Gli investimenti messi a disposizione dal PNRR ( circa 20 miliardi di euro per il rafforzamento delle infrastrutture tecnologiche) sono attesi supportare la crescita dell’intelligenza artificiale anche in futuro. A questo si somma la consapevolezza dell’importanza della standardizzazione e valorizzazione dei dati. Dati che in ambito clinico vengono utilizzati per elaborare analisi descrittive (53%) e predittive (49%). Due terzi degli intervistati (66%) ritengono che le proprie strutture dispongano della tecnologia necessaria per sfruttarne appieno il potenziale, e il 78% si sente sicuro dell’accuratezza dei dati a sua disposizione, un risultato nettamente superiore alla media europea (66%) e globale (69%).

Tra i principali ostacoli sul percorso della sanità data-driven vi sono ancora i temi della sicurezza e della privacy dei dati (32%), seguiti dalla difficoltà di gestire grandi volumi di dati (28%) e dalla mancanza di competenze del personale (27%).

Lo studio indica anche l’importante ruolo che i leader italiani della sanità attribuiscono alle partnership, sia con altre strutture sanitarie che con le aziende del settore Health Technology.

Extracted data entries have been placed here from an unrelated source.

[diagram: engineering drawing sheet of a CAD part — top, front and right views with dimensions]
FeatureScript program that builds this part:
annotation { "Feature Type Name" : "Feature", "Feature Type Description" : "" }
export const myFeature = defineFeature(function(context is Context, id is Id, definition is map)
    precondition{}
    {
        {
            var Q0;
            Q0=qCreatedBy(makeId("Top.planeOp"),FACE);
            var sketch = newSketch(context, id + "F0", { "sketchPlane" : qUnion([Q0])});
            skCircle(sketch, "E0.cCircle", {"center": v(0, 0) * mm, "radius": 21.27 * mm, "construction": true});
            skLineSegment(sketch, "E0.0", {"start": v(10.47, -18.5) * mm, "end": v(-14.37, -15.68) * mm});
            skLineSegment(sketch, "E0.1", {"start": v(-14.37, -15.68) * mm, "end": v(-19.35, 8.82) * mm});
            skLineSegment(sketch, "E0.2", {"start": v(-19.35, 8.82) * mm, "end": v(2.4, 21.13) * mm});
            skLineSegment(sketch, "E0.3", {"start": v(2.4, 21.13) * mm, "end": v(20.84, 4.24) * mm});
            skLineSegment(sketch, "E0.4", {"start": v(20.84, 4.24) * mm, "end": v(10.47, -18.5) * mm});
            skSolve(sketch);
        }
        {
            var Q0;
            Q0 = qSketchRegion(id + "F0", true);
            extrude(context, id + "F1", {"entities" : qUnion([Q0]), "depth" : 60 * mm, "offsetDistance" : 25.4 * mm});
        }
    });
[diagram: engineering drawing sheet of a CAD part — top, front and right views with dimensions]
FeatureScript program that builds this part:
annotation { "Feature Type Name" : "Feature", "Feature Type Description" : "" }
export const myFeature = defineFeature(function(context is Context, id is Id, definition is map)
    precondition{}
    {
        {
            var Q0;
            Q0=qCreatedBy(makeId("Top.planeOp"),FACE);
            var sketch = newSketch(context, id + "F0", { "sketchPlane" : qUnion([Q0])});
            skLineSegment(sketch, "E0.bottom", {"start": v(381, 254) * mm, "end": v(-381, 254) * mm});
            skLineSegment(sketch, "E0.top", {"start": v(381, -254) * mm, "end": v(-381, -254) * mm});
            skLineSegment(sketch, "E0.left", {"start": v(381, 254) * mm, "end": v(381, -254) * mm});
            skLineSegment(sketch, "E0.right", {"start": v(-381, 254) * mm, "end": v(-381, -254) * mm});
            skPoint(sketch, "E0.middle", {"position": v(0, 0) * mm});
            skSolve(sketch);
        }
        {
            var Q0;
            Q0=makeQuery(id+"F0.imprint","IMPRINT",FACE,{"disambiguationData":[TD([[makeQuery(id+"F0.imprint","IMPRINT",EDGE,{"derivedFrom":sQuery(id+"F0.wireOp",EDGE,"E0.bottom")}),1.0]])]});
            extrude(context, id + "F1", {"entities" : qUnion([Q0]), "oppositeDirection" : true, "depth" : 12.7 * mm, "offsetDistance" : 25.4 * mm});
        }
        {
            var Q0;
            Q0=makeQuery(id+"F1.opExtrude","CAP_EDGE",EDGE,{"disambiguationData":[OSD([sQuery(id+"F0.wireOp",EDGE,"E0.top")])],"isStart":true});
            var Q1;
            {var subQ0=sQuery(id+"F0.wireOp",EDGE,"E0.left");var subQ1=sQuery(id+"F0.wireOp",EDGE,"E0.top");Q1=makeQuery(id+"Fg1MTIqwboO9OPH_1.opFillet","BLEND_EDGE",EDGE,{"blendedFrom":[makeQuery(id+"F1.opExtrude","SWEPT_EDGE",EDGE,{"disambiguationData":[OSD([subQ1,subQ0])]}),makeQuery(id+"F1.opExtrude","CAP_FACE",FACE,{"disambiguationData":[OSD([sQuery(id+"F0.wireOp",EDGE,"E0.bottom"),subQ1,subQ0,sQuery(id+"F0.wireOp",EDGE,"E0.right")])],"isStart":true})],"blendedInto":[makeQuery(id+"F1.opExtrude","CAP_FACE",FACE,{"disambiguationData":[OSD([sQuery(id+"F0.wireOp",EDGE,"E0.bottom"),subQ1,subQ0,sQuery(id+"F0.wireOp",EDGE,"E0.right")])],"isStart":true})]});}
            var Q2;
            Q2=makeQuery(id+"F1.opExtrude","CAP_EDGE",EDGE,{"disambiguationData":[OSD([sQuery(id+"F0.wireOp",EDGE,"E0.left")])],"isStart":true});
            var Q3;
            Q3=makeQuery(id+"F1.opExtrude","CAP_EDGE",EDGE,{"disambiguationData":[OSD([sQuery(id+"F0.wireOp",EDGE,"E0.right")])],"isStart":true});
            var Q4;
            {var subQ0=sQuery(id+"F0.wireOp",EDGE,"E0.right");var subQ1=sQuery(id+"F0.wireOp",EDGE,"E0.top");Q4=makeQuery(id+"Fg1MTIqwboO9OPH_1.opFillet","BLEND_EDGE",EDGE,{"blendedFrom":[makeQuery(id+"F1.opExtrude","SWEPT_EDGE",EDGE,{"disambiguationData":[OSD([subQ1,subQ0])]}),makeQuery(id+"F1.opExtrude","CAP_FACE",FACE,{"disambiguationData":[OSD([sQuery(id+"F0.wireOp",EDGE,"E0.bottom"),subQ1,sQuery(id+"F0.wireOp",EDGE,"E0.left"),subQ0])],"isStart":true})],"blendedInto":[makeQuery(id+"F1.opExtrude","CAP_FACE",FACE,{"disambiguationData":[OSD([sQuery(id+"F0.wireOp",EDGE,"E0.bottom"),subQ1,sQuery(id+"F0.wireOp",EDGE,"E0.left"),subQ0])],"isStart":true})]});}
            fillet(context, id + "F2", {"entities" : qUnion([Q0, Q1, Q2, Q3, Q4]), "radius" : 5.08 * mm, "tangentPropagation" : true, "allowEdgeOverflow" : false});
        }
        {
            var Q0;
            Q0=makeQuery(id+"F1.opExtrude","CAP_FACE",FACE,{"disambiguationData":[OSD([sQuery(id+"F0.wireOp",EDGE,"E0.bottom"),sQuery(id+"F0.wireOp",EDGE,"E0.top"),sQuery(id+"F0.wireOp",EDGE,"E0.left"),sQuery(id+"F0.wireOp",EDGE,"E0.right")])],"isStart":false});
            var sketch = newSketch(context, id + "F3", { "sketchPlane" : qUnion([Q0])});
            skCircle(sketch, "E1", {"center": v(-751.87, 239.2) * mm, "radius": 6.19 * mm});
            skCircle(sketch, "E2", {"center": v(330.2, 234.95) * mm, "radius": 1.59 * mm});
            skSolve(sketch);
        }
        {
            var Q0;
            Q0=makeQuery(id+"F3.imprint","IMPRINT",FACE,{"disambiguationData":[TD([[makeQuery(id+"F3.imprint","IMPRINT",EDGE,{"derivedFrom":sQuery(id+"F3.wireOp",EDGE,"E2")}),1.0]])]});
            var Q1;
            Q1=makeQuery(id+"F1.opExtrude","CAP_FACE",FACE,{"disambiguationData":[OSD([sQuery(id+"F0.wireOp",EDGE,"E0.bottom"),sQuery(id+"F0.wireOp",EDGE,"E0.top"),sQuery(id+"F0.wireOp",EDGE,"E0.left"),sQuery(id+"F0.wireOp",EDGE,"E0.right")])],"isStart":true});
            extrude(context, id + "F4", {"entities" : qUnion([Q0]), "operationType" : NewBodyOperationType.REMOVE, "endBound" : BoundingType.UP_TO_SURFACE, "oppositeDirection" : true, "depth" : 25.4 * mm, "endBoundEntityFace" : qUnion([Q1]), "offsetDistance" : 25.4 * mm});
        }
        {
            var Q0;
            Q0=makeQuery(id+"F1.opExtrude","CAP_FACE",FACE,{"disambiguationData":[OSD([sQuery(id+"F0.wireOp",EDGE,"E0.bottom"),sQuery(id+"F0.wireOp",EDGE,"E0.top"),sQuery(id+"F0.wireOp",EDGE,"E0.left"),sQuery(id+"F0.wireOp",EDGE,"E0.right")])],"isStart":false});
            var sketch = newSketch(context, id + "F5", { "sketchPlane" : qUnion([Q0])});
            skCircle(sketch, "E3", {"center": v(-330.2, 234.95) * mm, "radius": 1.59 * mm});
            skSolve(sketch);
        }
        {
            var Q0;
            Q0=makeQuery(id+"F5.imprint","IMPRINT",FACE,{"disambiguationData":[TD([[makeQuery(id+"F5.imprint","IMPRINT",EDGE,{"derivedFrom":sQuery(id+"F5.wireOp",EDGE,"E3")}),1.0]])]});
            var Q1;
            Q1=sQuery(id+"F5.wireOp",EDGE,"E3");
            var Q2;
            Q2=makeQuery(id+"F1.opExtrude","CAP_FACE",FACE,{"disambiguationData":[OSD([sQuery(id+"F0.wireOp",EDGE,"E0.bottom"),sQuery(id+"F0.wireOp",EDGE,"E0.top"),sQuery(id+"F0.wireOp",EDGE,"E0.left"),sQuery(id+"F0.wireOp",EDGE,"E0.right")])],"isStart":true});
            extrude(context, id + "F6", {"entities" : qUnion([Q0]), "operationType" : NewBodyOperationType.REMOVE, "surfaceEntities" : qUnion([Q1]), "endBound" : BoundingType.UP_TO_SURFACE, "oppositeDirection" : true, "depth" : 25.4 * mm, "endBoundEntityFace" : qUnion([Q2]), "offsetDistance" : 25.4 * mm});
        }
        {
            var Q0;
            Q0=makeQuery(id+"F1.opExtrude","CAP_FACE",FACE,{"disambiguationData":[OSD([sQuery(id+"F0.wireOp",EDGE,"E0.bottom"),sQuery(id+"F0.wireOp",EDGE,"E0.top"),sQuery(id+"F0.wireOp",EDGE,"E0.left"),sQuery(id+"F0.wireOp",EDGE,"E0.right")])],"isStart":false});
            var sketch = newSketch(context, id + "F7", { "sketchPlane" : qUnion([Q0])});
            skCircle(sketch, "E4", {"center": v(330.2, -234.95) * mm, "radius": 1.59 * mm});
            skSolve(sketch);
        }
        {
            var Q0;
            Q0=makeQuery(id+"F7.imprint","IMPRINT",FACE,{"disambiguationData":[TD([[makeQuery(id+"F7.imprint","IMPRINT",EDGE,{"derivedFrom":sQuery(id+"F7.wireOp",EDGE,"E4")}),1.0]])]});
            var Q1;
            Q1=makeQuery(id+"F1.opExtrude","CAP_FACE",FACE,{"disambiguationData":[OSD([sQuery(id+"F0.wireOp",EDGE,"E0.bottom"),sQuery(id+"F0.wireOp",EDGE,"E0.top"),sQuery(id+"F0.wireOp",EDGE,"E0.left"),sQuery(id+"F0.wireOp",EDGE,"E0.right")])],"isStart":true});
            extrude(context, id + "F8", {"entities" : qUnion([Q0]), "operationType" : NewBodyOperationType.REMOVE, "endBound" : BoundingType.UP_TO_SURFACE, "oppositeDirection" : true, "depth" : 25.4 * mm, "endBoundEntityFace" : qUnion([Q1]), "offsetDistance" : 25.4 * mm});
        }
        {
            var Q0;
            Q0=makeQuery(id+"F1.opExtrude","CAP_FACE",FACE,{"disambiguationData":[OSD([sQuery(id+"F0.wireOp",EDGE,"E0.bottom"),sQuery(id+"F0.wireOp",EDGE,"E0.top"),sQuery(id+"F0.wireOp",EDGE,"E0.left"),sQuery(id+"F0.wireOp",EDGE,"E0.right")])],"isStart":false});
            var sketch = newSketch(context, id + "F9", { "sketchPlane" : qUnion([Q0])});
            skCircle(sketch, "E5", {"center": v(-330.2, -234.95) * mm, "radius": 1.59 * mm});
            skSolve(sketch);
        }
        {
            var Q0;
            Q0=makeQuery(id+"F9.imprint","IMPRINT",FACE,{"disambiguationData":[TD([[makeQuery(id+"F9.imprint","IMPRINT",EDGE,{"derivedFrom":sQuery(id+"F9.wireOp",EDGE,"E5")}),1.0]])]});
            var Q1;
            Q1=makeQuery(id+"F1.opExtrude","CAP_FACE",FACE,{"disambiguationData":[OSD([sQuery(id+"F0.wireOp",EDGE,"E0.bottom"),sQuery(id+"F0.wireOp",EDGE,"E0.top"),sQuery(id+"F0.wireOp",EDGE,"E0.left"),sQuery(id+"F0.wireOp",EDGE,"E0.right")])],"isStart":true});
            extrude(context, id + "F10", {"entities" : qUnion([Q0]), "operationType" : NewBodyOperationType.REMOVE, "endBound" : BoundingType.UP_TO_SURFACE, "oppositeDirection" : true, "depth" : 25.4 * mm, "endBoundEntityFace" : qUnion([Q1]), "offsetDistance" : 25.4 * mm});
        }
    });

Le notevoli differenze regionali tipiche del sistema sanitario italiano fanno sì che la collaborazione con altre strutture ospedaliere e sanitarie sia stata vista dagli intervistati come un’opportunità preziosa per imparare dalle esperienze altrui. Le collaborazioni con le aziende potrebbero portare, secondo lo studio, a possibili vantaggi a livello di accesso a modelli di pagamento flessibili e opzioni di finanziamento innovative (44%), formazione e preparazione del personale (31%), visione strategica per il futuro (27%) e consulenza specializzata (26%).